The awareness campaign is an efficient tool that works like a vaccine. It is instilled in people’s minds and triggers an immune response almost instantly with users knowing exactly what to do. To foster buy-in and efficiency an awareness campaign has to cater to your target population.

Hence, the first and certainly the most crucial step of such a program, consists in assessing one’s knowledge on information security. A questionnaire is usually used for this step.

The campaign can then be launched using several formats. Workshops could be set up for specific groups focusing on the specific threats they may encounter. Videos or a series of short video episodes for all employees can be used to explain the different risks and dangers (WAP, phishing, DDoS, cookies, etc.). Using videos is a very efficient, entertaining and intuitive way of illustrating and explaining the different risk factors that are usually intangible for us as users behind our computers.

And finally, this kind of campaign can be used to set up a competition between the countries of an international organization with game apps, as a way to generate more interest and engagement. Organizing such challenges or competitions is also a good way to measure the buy-in of employees and check if the awareness campaign and related programs are taken seriously.

… and setting up a long-term action plan

For a cybersecurity campaign to be efficient, it has to be thought through to last. The program has to be updated regularly, has to factor in the different training availabilities of employees and remain abreast of the various technological advances. Goals have been set in order to evaluate achievement. The coordinators of this program can therefore continue to support and promote training content to employees accordingly. Setting achievement goals year after year helps create a positive dynamic and a virtuous circle that in time will keep the pandemic at bay for good.

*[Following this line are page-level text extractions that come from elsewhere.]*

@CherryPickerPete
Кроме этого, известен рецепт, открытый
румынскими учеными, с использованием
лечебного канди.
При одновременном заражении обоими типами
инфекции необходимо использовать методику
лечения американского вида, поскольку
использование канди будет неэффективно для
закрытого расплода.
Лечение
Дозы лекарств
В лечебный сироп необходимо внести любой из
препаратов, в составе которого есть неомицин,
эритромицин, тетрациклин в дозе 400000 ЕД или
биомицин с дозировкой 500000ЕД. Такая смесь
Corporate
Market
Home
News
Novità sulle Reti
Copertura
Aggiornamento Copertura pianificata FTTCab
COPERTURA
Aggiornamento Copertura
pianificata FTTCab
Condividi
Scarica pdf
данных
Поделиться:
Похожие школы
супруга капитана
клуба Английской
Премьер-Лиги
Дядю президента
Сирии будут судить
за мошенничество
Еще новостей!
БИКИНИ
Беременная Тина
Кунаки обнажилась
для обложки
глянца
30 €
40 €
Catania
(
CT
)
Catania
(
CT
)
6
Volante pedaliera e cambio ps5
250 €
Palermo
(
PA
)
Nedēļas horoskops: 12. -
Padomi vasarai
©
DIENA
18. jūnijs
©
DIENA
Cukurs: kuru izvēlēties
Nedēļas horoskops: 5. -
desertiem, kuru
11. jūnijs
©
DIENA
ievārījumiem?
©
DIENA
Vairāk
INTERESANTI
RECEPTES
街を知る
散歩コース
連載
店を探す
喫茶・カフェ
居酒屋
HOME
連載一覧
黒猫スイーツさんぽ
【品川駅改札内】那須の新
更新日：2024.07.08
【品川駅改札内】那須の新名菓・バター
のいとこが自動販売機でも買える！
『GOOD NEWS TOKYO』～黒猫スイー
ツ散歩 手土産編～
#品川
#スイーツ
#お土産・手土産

Working Toward Herd Immunity…

The goal therefore of a cybersecurity awareness campaign is twofold: trying to bring together all the employees in the long run and getting as much buy-in as possible. It is nothing more than conducting Change Management for all the employees of an organization bringing in all the stakeholders to take part in order to reach the Holy Grail of Cyber Safety: Herd Immunity.

Just like the Coronavirus, there may very well be the emergence of new strains. When it comes to hackers, it is impossible to uncover all the different tricks and ruses they can come up with because they are usually one step ahead of everyone.

The only way to keep safe in this technological wild west is to embrace the situation as an additional opportunity to break down the barriers of innovation.